==== Quoted passage

Gubernatorial elections in 1996 took place in 51 regions of the Russian Federation. President of Tatarstan Mintimer Shaymiyev as well as mayors of Moscow and Saint Petersburg Yury Luzhkov and Anatoly Sobchak (all three elected in 1991) went to the re-election, while other regions held their first gubernatorial elections that year. All these campaigns were held after the 1996 Russian presidential election.

Background 
In August 1996, two coalitions were presented, which formally became the main participants in the countrywides election campaign. Our Home – Russia, Democratic Choice of Russia, Party of Russian Unity and Accord and 16 other parties and movements loyal to re-elected Boris Yeltsin were united through representation in the All-Russian Coordination Council (OKS). It was opposed by the People's Patriotic Union of Russia (NPSR) associated with the Communist Party of the Russian Federation and its allies. Former Kremlin Chief of Staff Sergei Filatov was appointed the head of OKS, while NPSR was headed by Gennady Zyuganov, leader of CPRF.

========

Assignment A:
Retype the passage on the 1996 gubernatorial elections from "Gubernatorial elections in" to "Russian presidential election." without changing a word.
Assignment B:
Extend the account of the 1996 Russian gubernatorial elections beyond the point where it stops.

==== Data extract

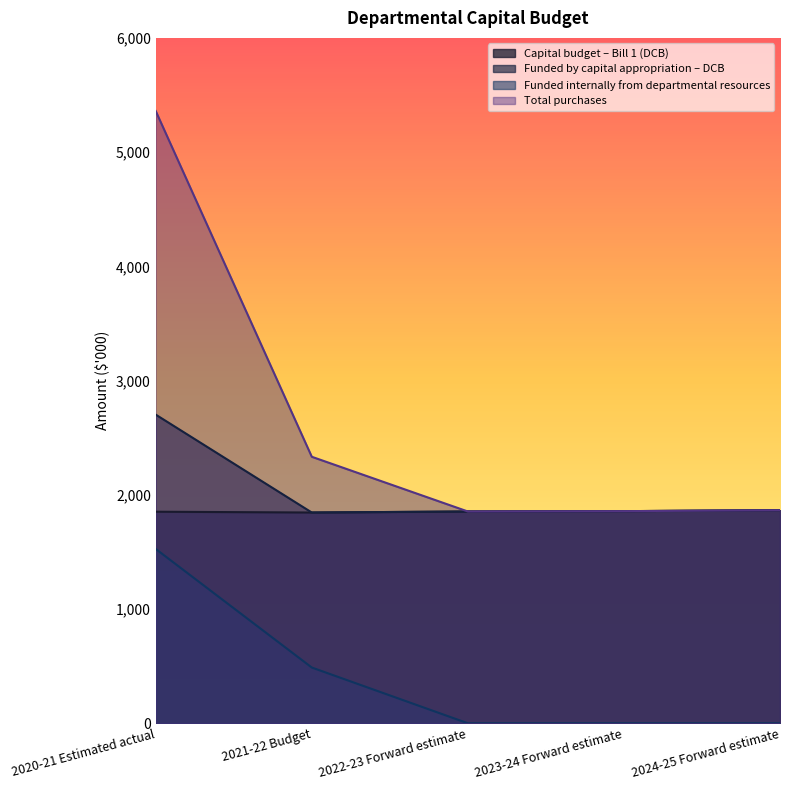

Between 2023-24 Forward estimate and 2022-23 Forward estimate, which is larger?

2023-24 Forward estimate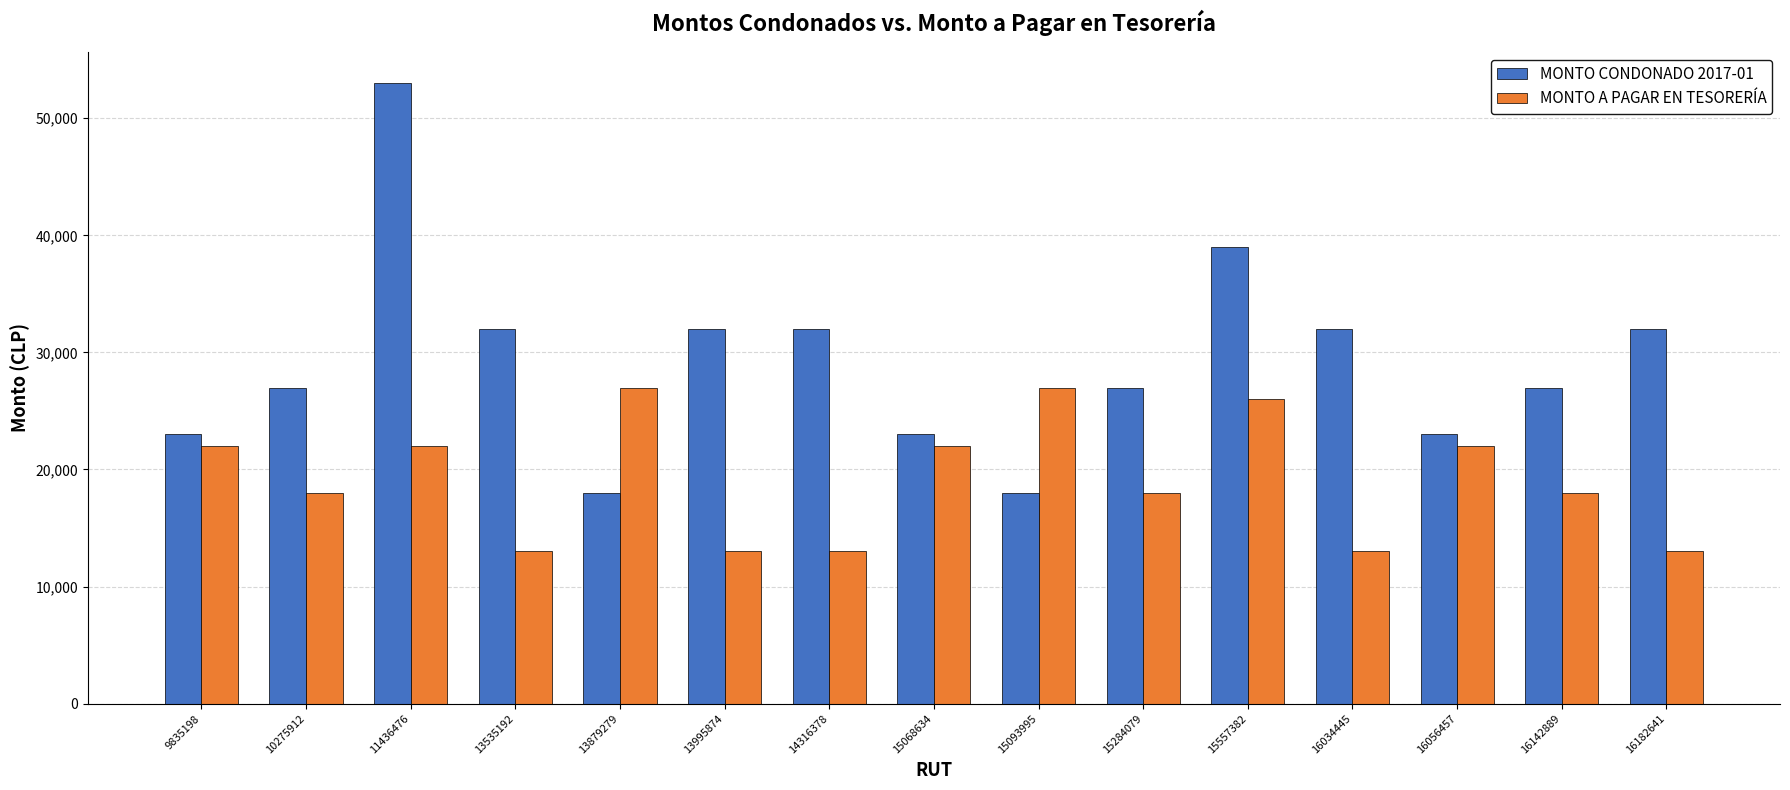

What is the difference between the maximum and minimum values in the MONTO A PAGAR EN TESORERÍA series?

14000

========

Result A:
Gubernatorial elections in 1996 took place in 51 regions of the Russian Federation. President of Tatarstan Mintimer Shaymiyev as well as mayors of Moscow and Saint Petersburg Yury Luzhkov and Anatoly Sobchak (all three elected in 1991) went to the re-election, while other regions held their first gubernatorial elections that year. All these campaigns were held after the 1996 Russian presidential election.

Result B:
NPSR initially announced the lists of approved candidates publicly and centrally, but by the end of the campaign it gave a significant part of the initiative to the localities. In some cases, the support was unilateral (without public commitment of the candidate). Among the candidates supported by NPSR were three incumbent governors, and in three regions the alliance observed neutrality. OKS supported mainly the incumbent governors. As a result of the autumn-winter electoral marathon, 22 out of 49 running incumbents re-elected. The second tours in Mari El and Tyumen Oblast moved to 1997, as well as recall elections in Amur Oblast, Agin-Buryat and Evenk Autonomous Okrugs.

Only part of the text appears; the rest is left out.